WA state poll results
ASSOCIATED PRESS
Voters in Washington state chose to advance a ballot initiative on Tuesday that will expand background checks for guns and effectively close what is known as the "gun show loophole."
Initiative 594, which passed with 60 percent of the vote, mandates background checks on all gun sales and transfers, including at gun shows and online. The measure makes exceptions for weapons transferred within families and for the purchase of antique guns.
The passage of I-594 closely follows the Oct. 24 shooting at Marysville-Pilchuck High School in Marysville, Washington, that left four students dead, including the shooter, and three more injured.
As has been the case with previous mass shootings, public support for stricter gun laws increased in the week following the Marysville shooting, according to a survey conducted by local PBS affiliate KCTS-9. At the same time, the poll showed an increase in the percentage of voters who said they would oppose new background checks, suggesting that the shooting galvanized public opinion on both sides.

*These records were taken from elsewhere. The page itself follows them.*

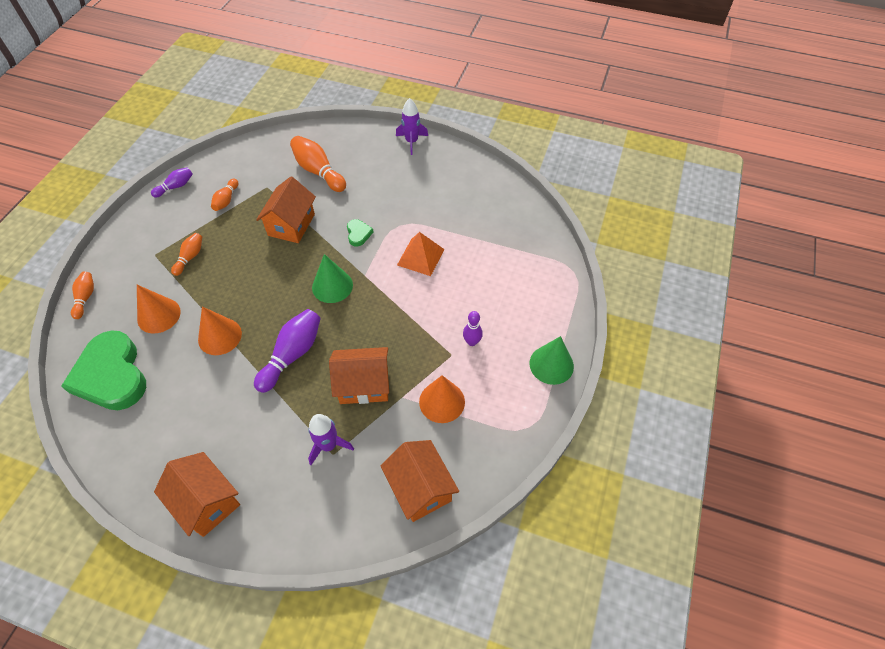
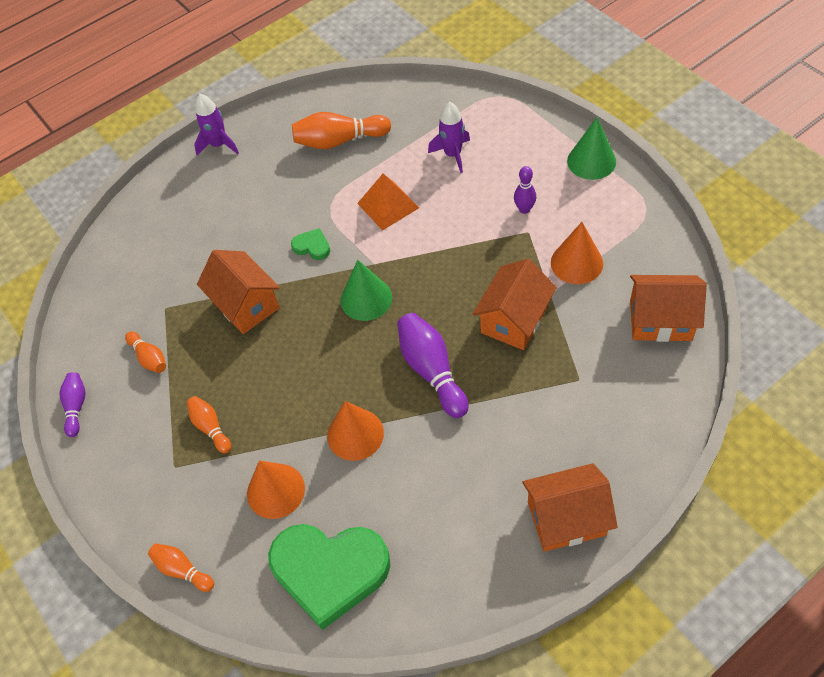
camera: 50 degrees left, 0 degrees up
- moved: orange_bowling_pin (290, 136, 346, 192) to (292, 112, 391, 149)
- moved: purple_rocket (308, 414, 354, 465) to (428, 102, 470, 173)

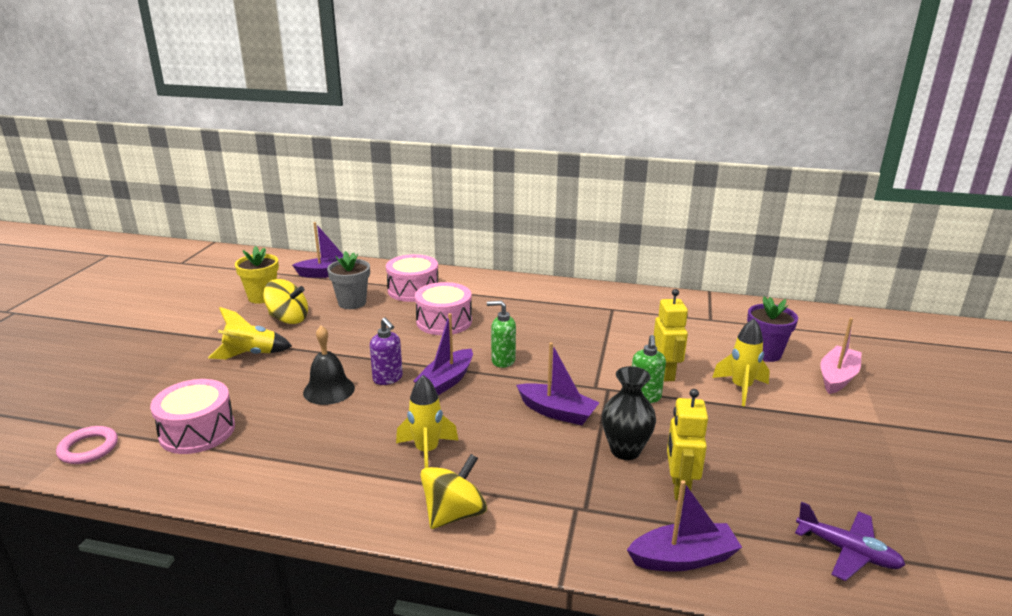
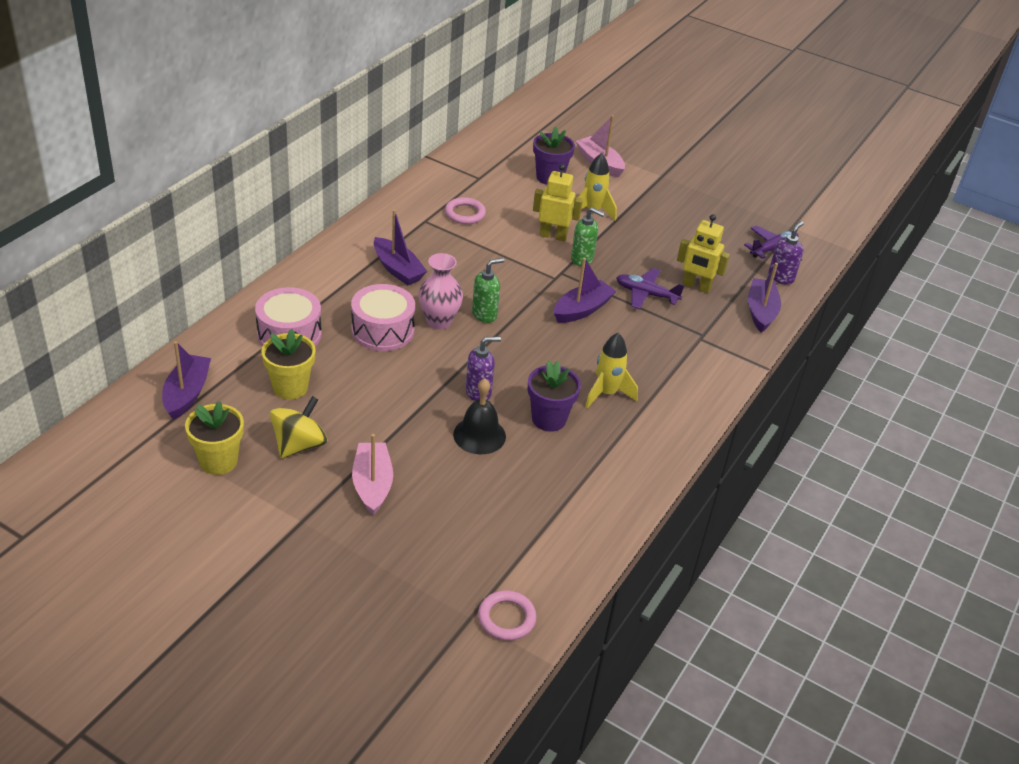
camera: 75 degrees left, 15 degrees up
- removed: pink_drum (150, 379, 235, 454)
- replaced: yellow_rocket (208, 307, 292, 359) to pink_boat (352, 434, 393, 515)
- recoloured: grey_flower_pot (327, 251, 370, 309) to yellow_flower_pot (261, 329, 316, 399)
- moved: purple_boat (414, 313, 473, 395) to (374, 209, 427, 285)
- removed: yellow_spinning_top (420, 454, 487, 529)
- turned: green_soap_dispenser (487, 301, 516, 368) = (472, 258, 505, 323) 150 degrees counterclockwise
- replaced: black_vase (602, 366, 656, 460) to purple_plane (616, 268, 685, 309)
- added: pink_vase (418, 253, 463, 329)
- added: pink_ring (445, 197, 486, 224)
- added: purple_flower_pot (528, 361, 581, 432)
- added: purple_soap_dispenser (768, 221, 804, 285)

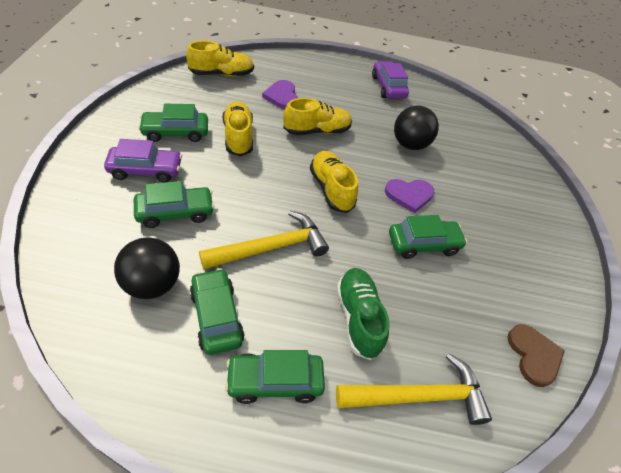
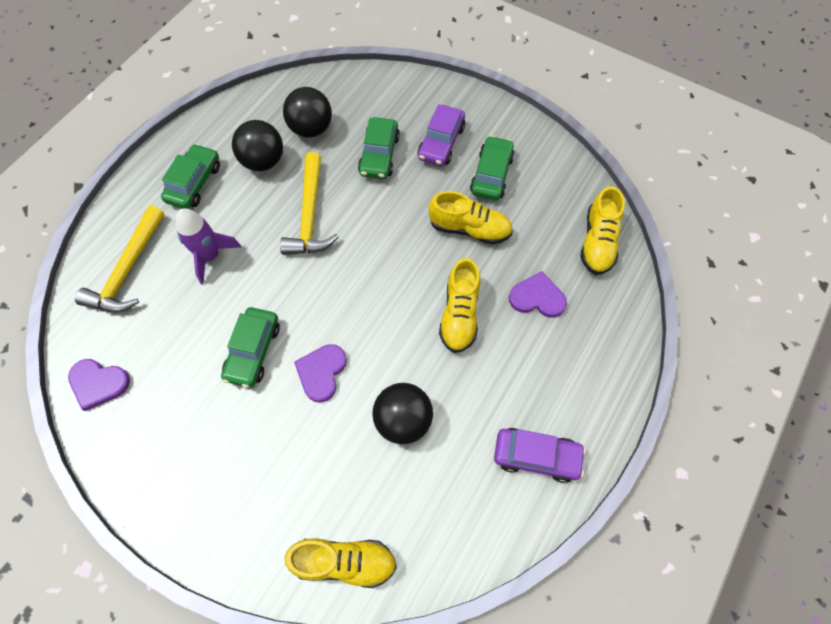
camera: 120 degrees right, 15 degrees up
- replaced: green_car (190, 268, 244, 355) to black_ball (232, 120, 283, 171)
- moved: yellow_shoe (310, 151, 358, 213) to (284, 538, 397, 588)
- replaced: green_shoe (337, 268, 390, 360) to purple_rocket (176, 208, 241, 285)
- recoloured: brown_heart (508, 324, 565, 387) to purple_heart (68, 359, 130, 411)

The increased opposition in some quarters to expanded background checks may have been due in part to the presence of Initiative 591, a competing measure, on the ballot. I-591 would have loosened gun laws by prohibiting background checks on gun purchases unless required by federal law. Washington residents ultimately rejected the measure, with more than 54 percent voting against it according to early returns.
Groups on both sides of the background checks issue poured considerable money into the state in the hopes of swaying voters in their direction. The National Rifle Association spent approximately $450, 000 trying to defeat I-594, with its chief lobbyist even invoking a Nazi Germany analogy to characterize the closure of the gun show loophole.
Everytown for Gun Safety, the organization founded by former New York City Mayor Michael Bloomberg, invested a whopping $4 million into promoting I-594. John Feinblatt, the group's president, pointed out last week that Washington was "the only place in the country where voters will cast an up-or-down vote" this cycle on background checks.